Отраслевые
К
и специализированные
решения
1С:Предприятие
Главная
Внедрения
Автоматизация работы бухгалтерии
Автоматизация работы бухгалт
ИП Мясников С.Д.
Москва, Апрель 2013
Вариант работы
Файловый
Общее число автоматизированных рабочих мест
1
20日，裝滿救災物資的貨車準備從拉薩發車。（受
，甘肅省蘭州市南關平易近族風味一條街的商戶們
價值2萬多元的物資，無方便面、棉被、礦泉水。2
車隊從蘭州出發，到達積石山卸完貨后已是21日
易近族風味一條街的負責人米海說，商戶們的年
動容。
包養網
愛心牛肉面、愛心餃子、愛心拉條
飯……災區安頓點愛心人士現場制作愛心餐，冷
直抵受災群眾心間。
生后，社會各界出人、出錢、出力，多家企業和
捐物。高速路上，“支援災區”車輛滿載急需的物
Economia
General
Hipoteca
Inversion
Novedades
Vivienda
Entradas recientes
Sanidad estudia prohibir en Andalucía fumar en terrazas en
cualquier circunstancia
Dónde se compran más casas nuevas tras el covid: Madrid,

---

■ TASK DETAILS: Return all of the entries exactly as they were supplied.

■ FINISHED EXERCISE:
Отраслевые
К
и специализированные
решения
1С:Предприятие
Главная
Внедрения
Автоматизация работы бухгалтерии
Автоматизация работы бухгалт
ИП Мясников С.Д.
Москва, Апрель 2013
Вариант работы
Файловый
Общее число автоматизированных рабочих мест
1
20日，裝滿救災物資的貨車準備從拉薩發車。（受
，甘肅省蘭州市南關平易近族風味一條街的商戶們
價值2萬多元的物資，無方便面、棉被、礦泉水。2
車隊從蘭州出發，到達積石山卸完貨后已是21日
易近族風味一條街的負責人米海說，商戶們的年
動容。
包養網
愛心牛肉面、愛心餃子、愛心拉條
飯……災區安頓點愛心人士現場制作愛心餐，冷
直抵受災群眾心間。
生后，社會各界出人、出錢、出力，多家企業和
捐物。高速路上，“支援災區”車輛滿載急需的物
Economia
General
Hipoteca
Inversion
Novedades
Vivienda
Entradas recientes
Sanidad estudia prohibir en Andalucía fumar en terrazas en
cualquier circunstancia
Dónde se compran más casas nuevas tras el covid: Madrid,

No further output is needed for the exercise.